La Chasse aux Papillons Valéry Derbigny (1780 - 1862)

Brillants fils de l'air et des fleurs,
Les Papillons, race légère,
À l'existence passagère,
Séduisent par l'éclat de leurs riches couleurs,
Mais, pour l'oeil qui les suit, leur allure incertaine
A quelque chose de boiteux ;
On ne les voit jamais aller droit devant eux.
Ils vont de çà, de là, tantôt rasent la plaine,
Et, dans leur vol capricieux,
Tantôt voudraient s'élever jusqu'aux cieux ;
On dirait qu'ils changent de place
Au gré d'un esprit inconstant,
Au hasard et sans but, comme on voit dans l'espace
Une feuille qui tombe et s'en va s'agitant
Au gré du vent qui la pourchasse.
C'est le jeu des enfants de leur donner la chasse.

Après des Papillons d'autres courent aussi ;
Mais n'anticipons pas : voyons d'abord ceux-ci ;
Nous reviendrons de l'une à l'autre classe.
Dans ce sujet si plein de gravité,
En apparence si frivole,
Que de tableaux frappants de vérité !
Que de leçons pour l'homme ! —Un Papillon qui vole,
Un enfant qui le suit, qui saute et n'entend pas
La cloche de l'étude ou celle du repas,
Qui laisse là son livre et son maître et l'école,
Qui court de tous côtés, qui va tout de bricole,
Qui perd plume, écritoire et canif et compas,
Et, dans son ardeur insensée,
Ne voit plus qu'un objet, n'aperçoit plus qu'un point :
Son Papillon, seul bien de sa pensée,
Qu'il croit bientôt atteindre, et qu'il n'atteindra point.

Un peu plus loin son camarade
Qui dans le même pré gambade,
Et se hâte et s'essouffle, et s'en va convoitant
Le plus beau Papillon de toute la contrée,
Qui n'a point vu l'ornière et qui l'a rencontrée,
Et se donne une entorse et revient en boitant.
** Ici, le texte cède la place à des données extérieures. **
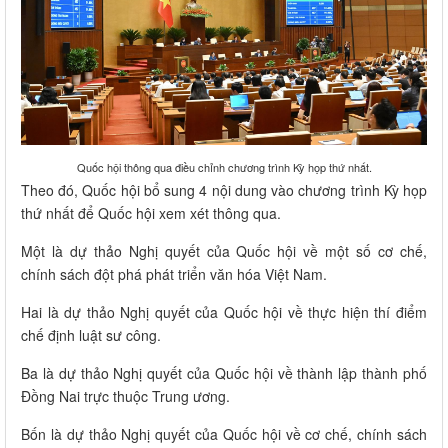
Quốc hội thông qua điều chỉnh chương trình Kỳ họp thứ nhất.
Theo đó, Quốc hội bổ sung 4 nội dung vào chương trình Kỳ họp
thứ nhất để Quốc hội xem xét thông qua.
Một là dự thảo Nghị quyết của Quốc hội về một số cơ chế,
chính sách đột phá phát triển văn hóa Việt Nam.
Hai là dự thảo Nghị quyết của Quốc hội về thực hiện thí điểm
chế định luật sư công.
Ba là dự thảo Nghị quyết của Quốc hội về thành lập thành phố
Đồng Nai trực thuộc Trung ương.
Bốn là dự thảo Nghị quyết của Quốc hội về cơ chế, chính sách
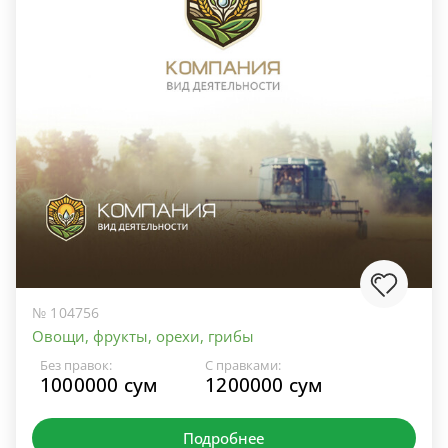
№ 104756
Овощи, фрукты, орехи, грибы
Без правок:
С правками:
1000000 сум
1200000 сум
Подробнее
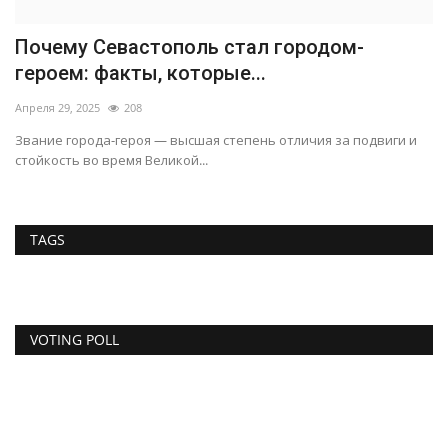
Почему Севастополь стал городом-
героем: факты, которые...
Апреля 29, 2025
208
Звание города-героя — высшая степень отличия за подвиги и
стойкость во время Великой...
TAGS
VOTING POLL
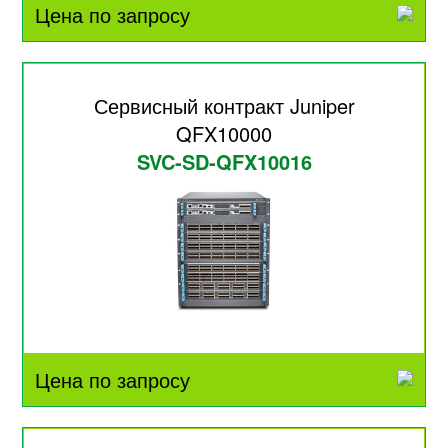
Цена по запросу
Сервисный контракт Juniper
QFX10000
SVC-SD-QFX10016
Цена по запросу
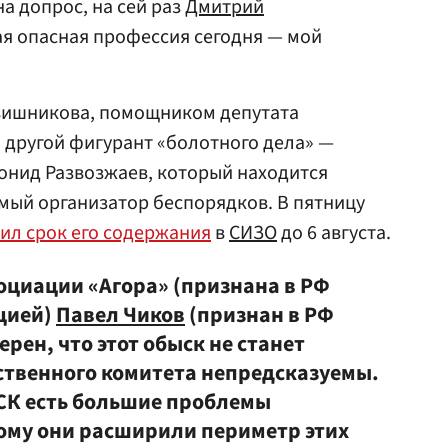
а допрос, на сей раз
Дмитрий
ая опасная профессия сегодня — мой
вишникова, помощником депутата
 другой фигурант «болотного дела» —
онид Развозжаев, который находится
мый организатор беспорядков. В пятницу
ил срок его содержания
в
СИЗО
до 6 августа.
оциации «Агора» (признана в РФ
цией)
Павел Чиков
(признан в РФ
рен, что этот обыск не станет
ственного комитета непредсказуемы.
 СК есть большие проблемы
тому они расширили периметр этих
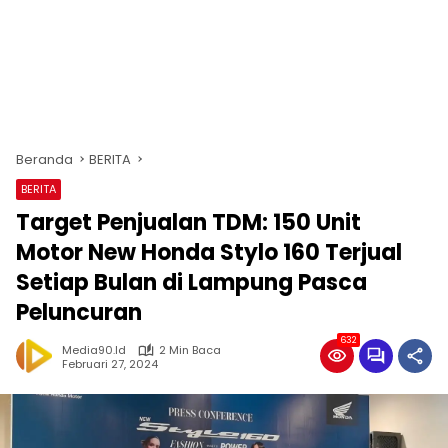
Beranda
BERITA
BERITA
Target Penjualan TDM: 150 Unit
Motor New Honda Stylo 160 Terjual
Setiap Bulan di Lampung Pasca
Peluncuran
632
Media90.id
2 Min Baca
Februari 27, 2024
Cet autre, qu'on croirait se mouvoir en cadence,
Tant il s'y prend avec prudence ;
Qui va silencieusement,
Met un pied devant l'autre et retient son haleine,
A qui, pour prix de tant de peine,
Est réservé probablement
L'indicible bonheur d'attraper quelque chose ;
Il suit son Papillon jusqu'à ce qu'il se pose ;
A l'aide d'un circuit, s'apprête à le saisir,
Et, d'un coup d'échiquier, prompt comme son désir,
L'enveloppe en sa gaze et bondit de plaisir ;
Puis tout émerveillé de sa ruse de guerre,
Il regarde ce qu'il a pris,
Et, tout désappointé, demeure tout surpris
De n'avoir attrapé qu'un Papillon vulgaire.
Tout cela c'est la vie et le monde et son pli.
C'est le vase emmiellé d'amertume rempli.
Sur le flot qui l'amène ou le flot qui l'emporte,
C'est l'espoir qui se montre et se perd tour à tour.
Les rangs, les dignités, les faveurs de la cour,
On va, pour les avoir, quêter de porte en porte ;
On suit, de détour en détour,
Le si cher objet de sa brigue ;
On se remue, on se fatigue ;
Mais, dans ce chemin de l'intrigue,
Facile est de glisser, fréquents sont les faux pas.
On tombe, on se relève, on avance, on recule.

Cet autre Papillon, qui voltige et circule,
Qu'on nomme la fortune et que pour ses appas
On suivrait par delà les colonnes d'Hercule,
Quand on croit le saisir, on ne le saisit pas.

De Paris à Pékin, du Gange à la Vistule,
C'est l'image des biens que l'homme en vain postule ;
C'est l'histoire du monde et de son tourbillon.

Qui poursuit les honneurs, poursuit un Papillon.